Thanksgiving leftovers are the ultimate reward of hosting Thanksgiving dinner.  After I made the broth, I pulled another big bowlful of meat off the simmered bones and added the rest of the cranberry-walnut sauce to it. We mounded this insanely delicious turkey salad on hot toast with mayonnaise and chutney over the course of one lunch and two breakfasts, until it was gone. When no one was looking, I wiped the empty bowl with my finger and licked it. 

The rest of the mashed potatoes got turned into little pancakes fried in a cast iron skillet in peanut oil till they were crisp on both sides, then served with two poached eggs on top. The rich warm egg yolk soaked into the light, flaky potato and bits of browned onion.

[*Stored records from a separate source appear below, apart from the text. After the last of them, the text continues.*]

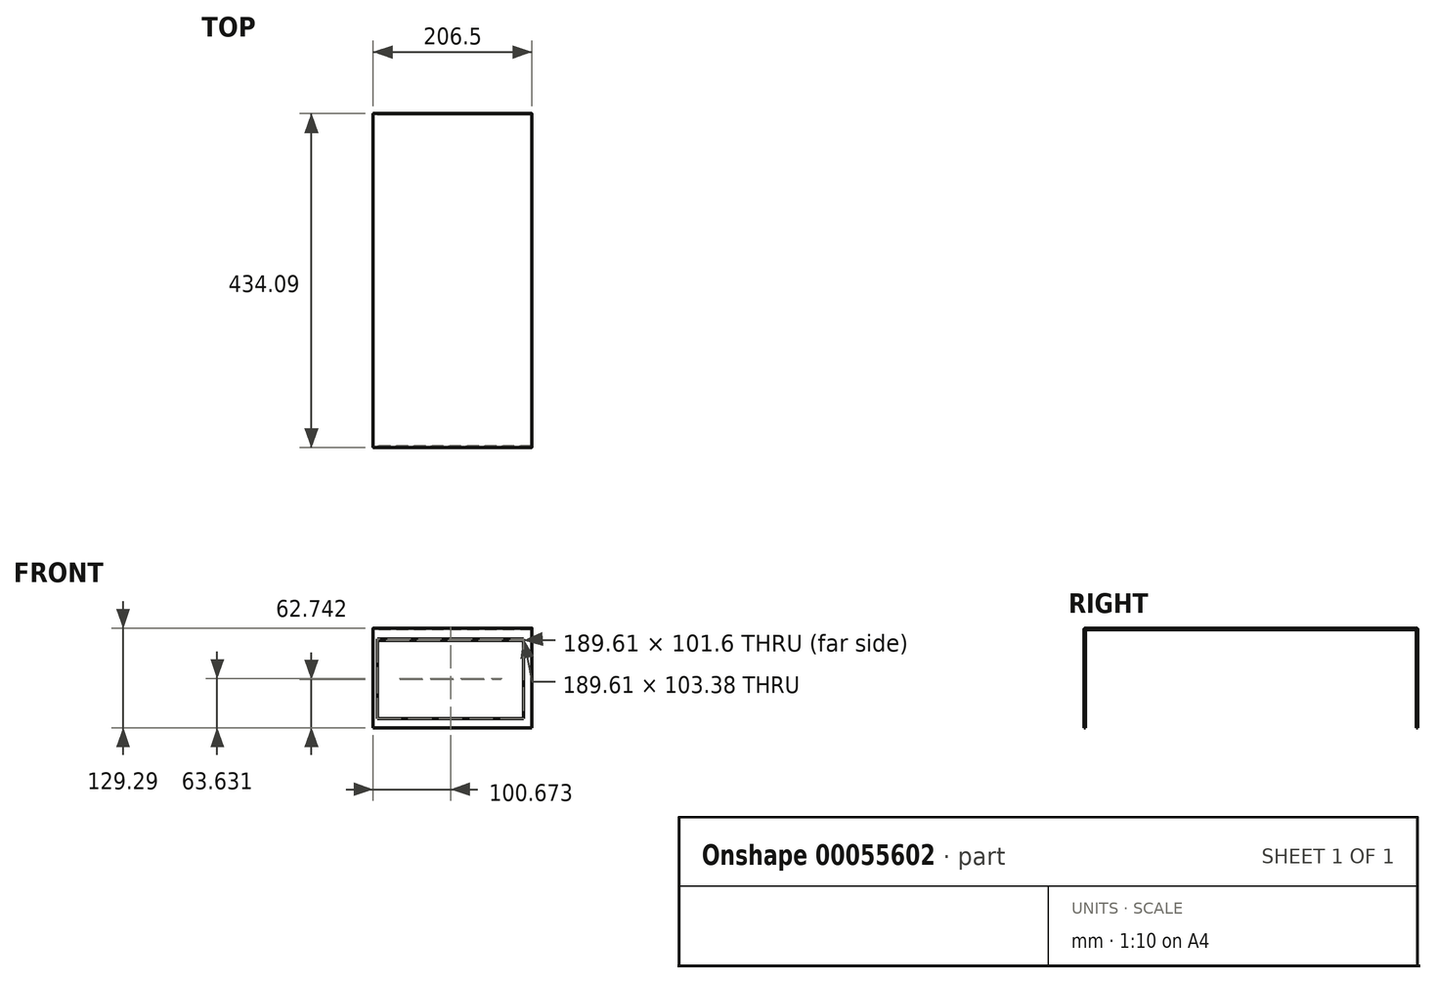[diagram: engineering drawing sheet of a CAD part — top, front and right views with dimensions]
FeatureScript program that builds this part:
annotation { "Feature Type Name" : "Feature", "Feature Type Description" : "" }
export const myFeature = defineFeature(function(context is Context, id is Id, definition is map)
    precondition{}
    {
        {
            var Q0;
            Q0=qCreatedBy(makeId("Right.planeOp"),FACE);
            var sketch = newSketch(context, id + "F0", { "sketchPlane" : qUnion([Q0])});
            skLineSegment(sketch, "E0", {"start": v(1.78, 0) * mm, "end": v(432.3, 0) * mm});
            skLineSegment(sketch, "E1", {"start": v(434.09, -1.78) * mm, "end": v(434.09, -129.29) * mm});
            skLineSegment(sketch, "E2", {"start": v(0, -1.78) * mm, "end": v(0, -129.29) * mm});
            skLineSegment(sketch, "E3", {"start": v(0, -129.29) * mm, "end": v(2.03, -129.29) * mm});
            skLineSegment(sketch, "E4", {"start": v(2.03, -129.29) * mm, "end": v(2.03, -2.03) * mm});
            skLineSegment(sketch, "E5", {"start": v(2.03, -2.03) * mm, "end": v(432.05, -2.03) * mm});
            skLineSegment(sketch, "E6", {"start": v(432.05, -2.03) * mm, "end": v(432.05, -129.29) * mm});
            skLineSegment(sketch, "E7", {"start": v(432.05, -129.29) * mm, "end": v(434.09, -129.29) * mm});
            skPoint(sketch, "E8.visualSharp", {"position": v(0, 0) * mm});
            skArc(sketch, "E8.filletArc", {"start": v(1.78, 0) * mm, "mid": v(0.52, -0.52) * mm, "end": v(0, -1.78) * mm});
            skPoint(sketch, "E9.visualSharp", {"position": v(434.09, 0) * mm});
            skArc(sketch, "E9.filletArc", {"start": v(434.09, -1.78) * mm, "mid": v(433.57, -0.52) * mm, "end": v(432.3, 0) * mm});
            skSolve(sketch);
        }
        {
            var Q0;
            Q0=makeQuery(id+"F0.imprint","IMPRINT",FACE,{"disambiguationData":[TD([[makeQuery(id+"F0.imprint","IMPRINT",EDGE,{"derivedFrom":sQuery(id+"F0.wireOp",EDGE,"E0")}),-1.0]])]});
            extrude(context, id + "F1", {"entities" : qUnion([Q0]), "depth" : 206.5 * mm});
        }
        {
            var Q0;
            Q0=makeQuery(id+"F1.opExtrude","SWEPT_FACE",FACE,{"disambiguationData":[OSD([sQuery(id+"F0.wireOp",EDGE,"E2")])]});
            var sketch = newSketch(context, id + "F2", { "sketchPlane" : qUnion([Q0])});
            skLineSegment(sketch, "E10.bottom", {"start": v(5.87, -13.97) * mm, "end": v(195.48, -13.97) * mm});
            skLineSegment(sketch, "E10.top", {"start": v(5.87, -117.35) * mm, "end": v(195.48, -117.35) * mm});
            skLineSegment(sketch, "E10.left", {"start": v(5.87, -13.97) * mm, "end": v(5.87, -117.35) * mm});
            skLineSegment(sketch, "E10.right", {"start": v(195.48, -13.97) * mm, "end": v(195.48, -117.35) * mm});
            skSolve(sketch);
        }
        {
            var Q0;
            Q0=makeQuery(id+"F2.imprint","IMPRINT",FACE,{"disambiguationData":[TD([[makeQuery(id+"F2.imprint","IMPRINT",EDGE,{"derivedFrom":sQuery(id+"F2.wireOp",EDGE,"E10.bottom")}),-1.0]])]});
            extrude(context, id + "F3", {"entities" : qUnion([Q0]), "operationType" : NewBodyOperationType.REMOVE, "oppositeDirection" : true, "depth" : 25.4 * mm});
        }
        {
            var Q0;
            Q0=makeQuery(id+"F1.opExtrude","SWEPT_FACE",FACE,{"disambiguationData":[OSD([sQuery(id+"F0.wireOp",EDGE,"E1")])]});
            var sketch = newSketch(context, id + "F4", { "sketchPlane" : qUnion([Q0])});
            skLineSegment(sketch, "E11.bottom", {"start": v(-195.48, -15.75) * mm, "end": v(-5.87, -15.75) * mm});
            skLineSegment(sketch, "E11.top", {"start": v(-195.48, -117.35) * mm, "end": v(-5.87, -117.35) * mm});
            skLineSegment(sketch, "E11.left", {"start": v(-195.48, -15.75) * mm, "end": v(-195.48, -117.35) * mm});
            skLineSegment(sketch, "E11.right", {"start": v(-5.87, -15.75) * mm, "end": v(-5.87, -117.35) * mm});
            skSolve(sketch);
        }
        {
            var Q0;
            Q0=makeQuery(id+"F4.imprint","IMPRINT",FACE,{"disambiguationData":[TD([[makeQuery(id+"F4.imprint","IMPRINT",EDGE,{"derivedFrom":sQuery(id+"F4.wireOp",EDGE,"E11.bottom")}),-1.0]])]});
            extrude(context, id + "F5", {"entities" : qUnion([Q0]), "operationType" : NewBodyOperationType.REMOVE, "oppositeDirection" : true, "depth" : 25.4 * mm});
        }
    });
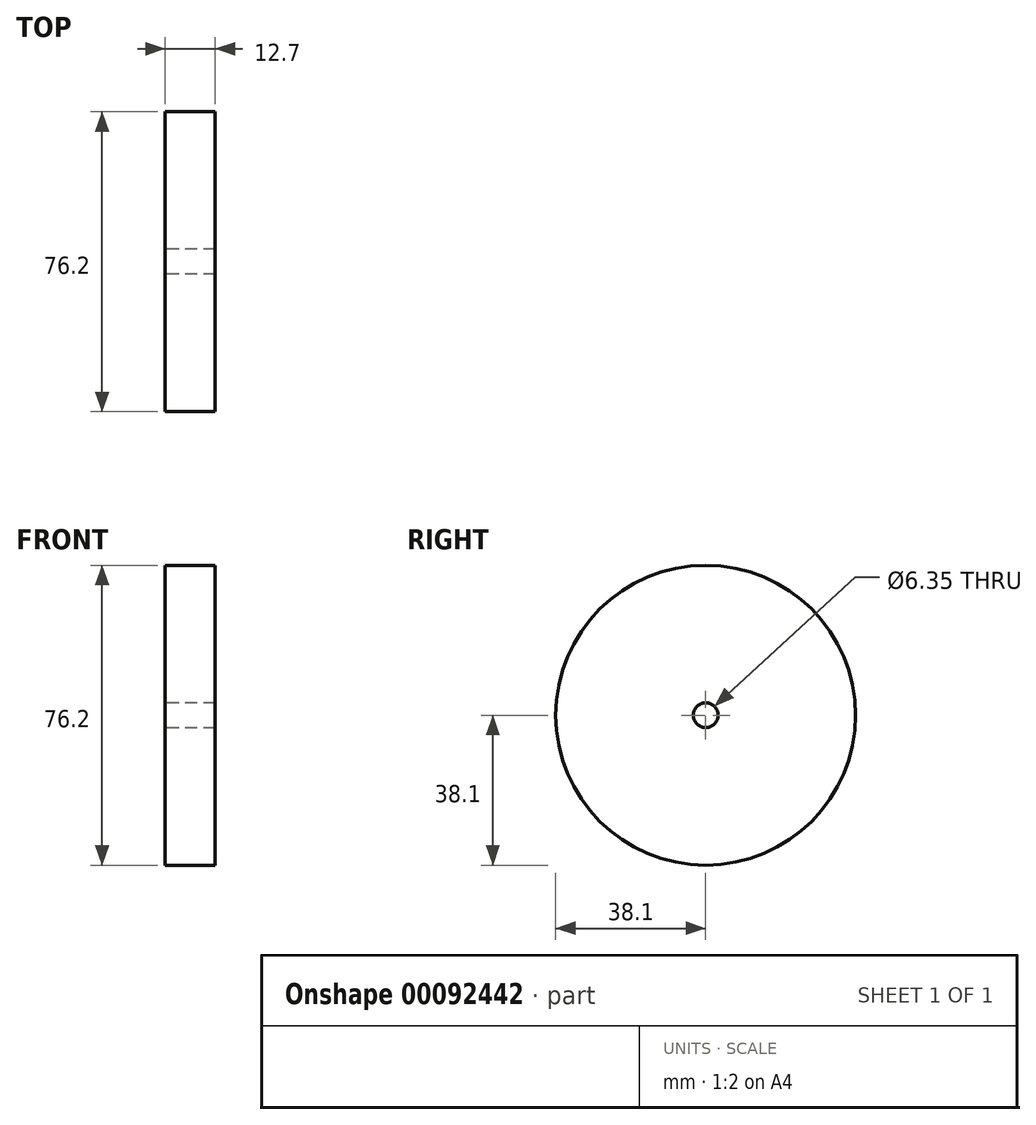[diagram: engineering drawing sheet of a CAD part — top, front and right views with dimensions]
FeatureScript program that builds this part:
annotation { "Feature Type Name" : "Feature", "Feature Type Description" : "" }
export const myFeature = defineFeature(function(context is Context, id is Id, definition is map)
    precondition{}
    {
        {
            var Q0;
            Q0=qCreatedBy(makeId("Right.planeOp"),FACE);
            var sketch = newSketch(context, id + "F0", { "sketchPlane" : qUnion([Q0])});
            skCircle(sketch, "E0", {"center": v(0, 0) * mm, "radius": 38.1 * mm});
            skCircle(sketch, "E1", {"center": v(0, 0) * mm, "radius": 3.18 * mm});
            skSolve(sketch);
        }
        {
            var Q0;
            Q0=makeQuery(id+"F0.imprint","IMPRINT",FACE,{"disambiguationData":[TD([[makeQuery(id+"F0.imprint","IMPRINT",EDGE,{"derivedFrom":sQuery(id+"F0.wireOp",EDGE,"E0")}),1.0]])]});
            extrude(context, id + "F1", {"entities" : qUnion([Q0]), "depth" : 12.7 * mm});
        }
    });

The question arises in a vague but persistent inner voice once the fridge is empty again: what should we eat after all the holiday fare is well and truly gone? Those leftovers provided a helpful scaffolding for invention, and now I’m feeling lazy and uninspired. There’s nothing much around right now but some gluten-free pasta, a bag of frozen peas, some parmesan from a month ago, and aromatics. So tonight, we’ll have pasta with pea sauce. And there are couple of leeks in the bottom drawer for potato-leek soup, so that’s two days of lunch. But what about tomorrow night’s dinner? What about the next day?

I miss those old mimeographed school-cafeteria menu charts with their soothingly didactic regularity: Monday: sloppy Joes, Tuesday: tostadas, Wednesday: spaghetti with meatballs, Thursday, Salisbury steak, Friday, fried chicken… On days when there was going to be Mississippi mud cake for dessert, I’d spend the morning daydreaming about it in insatiable anticipation. Why was cafeteria milk always so fresh-tasting and ice-cold in its tiny individual cartons?

Anyway. Thanksgiving food eases the transition from fall harvest food to bone-warming winter stews and soups. It got very cold very early this year. The sun sets in the mid-afternoon. Yesterday, there were little ice balls in the lawn, and the streams had a top layer of ice. This morning when we woke up, there were lace frost curtains on the bottoms of the windows. The season of pot roast is upon us.

Stovetop Baked Eggs with Breakfast-Vegetable Stew

Dice an onion. Chop a package of baby Portobello mushrooms and one red pepper. Peel and smash and coarsely chop as many cloves of garlic as you like. Sauté all of it together in a large skillet in half oil, half butter until limp. Add a lot of chopped baby arugula, more than you think you’ll need, in two batches and cover as it wilts down to almost nothing.  Add half a box of Pomi chopped tomatoes, a lot of hot red pepper flakes, and salt and pepper. Stir and simmer uncovered for seven minutes, then sprinkle parmesan cheese over it in a layer like an early snowfall. Crack four eggs one by one onto the surface of the vegetables and pour just a jot of cream or half-and-half over each egg yolk. Cover and let bake on medium-low heat until the whites are just barely set and the yolk is still runny. Serves 2.